Working from ships' logs, explorers' diaries and other primary sources, Boyd found that in the late 1700s, when non-Indians began to visit the Northwest, they encountered cultures that were "vigorous, rich, diverse and strong."

But between the first contact with Europeans and the last major epidemic in 1875, the Northwest Coast people endured several consecutive plagues: smallpox, malaria, measles, influenza.

Early historical accounts collected by Boyd offer haunting portraits of empty villages, with a few pockmarked survivors.

Tribal oral traditions speak of smallpox sufferers marked with lesions — "many mouths" — and people who killed themselves rather than die like those around them.

"The hurt is still there," Boyd said. "The bereavement through the generations is still there. The whole contact experience has done this to them, and this is just the first blow."

The population of the Klallams was estimated to be around 3,200 before 1770. By the 1840s, census accounts tallied about 1,485 Klallam people — and there were only about 485 in 1880.

Soon after, the Klallam bands, once among the fiercest warriors on the coast, signed treaties ceding their lands.

Settlers poured into the territory. The Klallam people would never be a majority in their homeland again.

But the Lower Elwha, who call themselves The Strong People, didn't disappear.
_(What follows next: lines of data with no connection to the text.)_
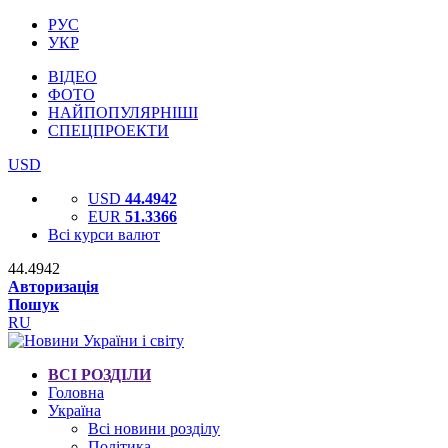
РУС
УКР
ВІДЕО
ФОТО
НАЙПОПУЛЯРНІШІ
СПЕЦПРОЕКТИ
USD
USD
44.4942
EUR
51.3366
Всі курси валют
44.4942
Авторизація
Пошук
RU
ВСІ РОЗДІЛИ
Головна
Україна
Всі новини розділу
Політика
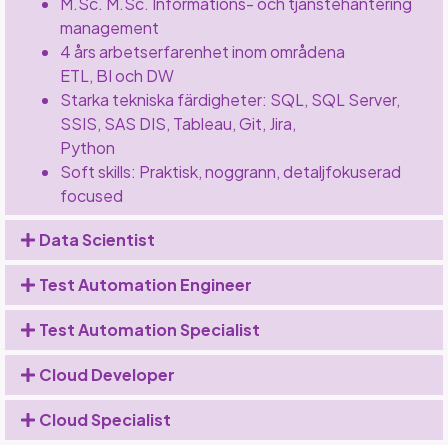
M.Sc. M.Sc. Informations- och tjänstehantering
management
4 års arbetserfarenhet inom områdena
ETL, BI och DW
Starka tekniska färdigheter: SQL, SQL Server,
SSIS, SAS DIS, Tableau, Git, Jira,
Python
Soft skills: Praktisk, noggrann, detaljfokuserad
focused
Data Scientist
Test Automation Engineer
Test Automation Specialist
Cloud Developer
Cloud Specialist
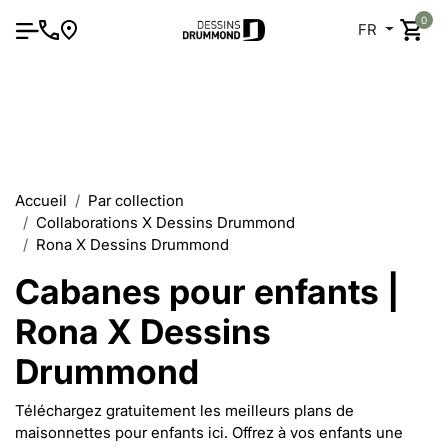
0
FR
Accueil
Par collection
Collaborations X Dessins Drummond
Rona X Dessins Drummond
Cabanes pour enfants |
Rona X Dessins
Drummond
Téléchargez gratuitement les meilleurs plans de
maisonnettes pour enfants ici. Offrez à vos enfants une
Tribal members tried to chase off sea captain Alexander Sampson in 1856 when he staked his 320-acre land claim where the tribe had located its cemetery, according to the late historian Harriet Fish of Port Angeles.

Sampson persuaded the Indians to let him stay — as long as he didn't bother the graves.

"Belongings of our ancestors"

Carefully carved spoon handles show the artistry of even everyday objects at Tse-whit-zen. They have a value to members of the Lower Elwha Klallam tribe beyond beauty or scientific interest.

Tribal member Jamie Valadez

And the cemetery was still a local landmark in 1865 when Caroline C. Leighton, the wife of the first customs officer of the territory, described it in her travelogue, "West Coast Journeys":

"In the large trees on the land were suspended canoes holding the mummies of Indian chiefs, and in the graveyard on the beach, the graves were gay with bright blankets, raised like flags, or spread out and nailed upon the roofs over the graves and myriads of tin pans, as many as 30 on one grave."

As the Washington Pulp and Paper Corp. excavated footings for the pilings of a nearby mill in 1920, the local paper reported "... hundreds of Indian bones were disturbed when the ground was being broken."

To Frances Charles, chairwoman of the Lower Elwha Klallam Tribe, scientific samples aren't needed to figure out what happened to some of the people found buried in and around the area that came to be known to archaeological workers as "No Man's Land."

At most burial sites, skeletons were found placed carefully in a flexed position, knees to chin, in cedar boxes or wrapped in cedar mats, along with medicines, tools and favorite belongings for the journey to the next world.

The burials of what Charles thinks were smallpox victims were different.

"There was no preparation," Charles said. "They were placed on top of each other. They were right next to each other, they were placed embracing as if husband and wife. We had witnessed a child still in the womb of the mother, we had witnessed a child and a mother embraced with each other.

"It was something they had to do to in a real hurry to protect themselves and their community."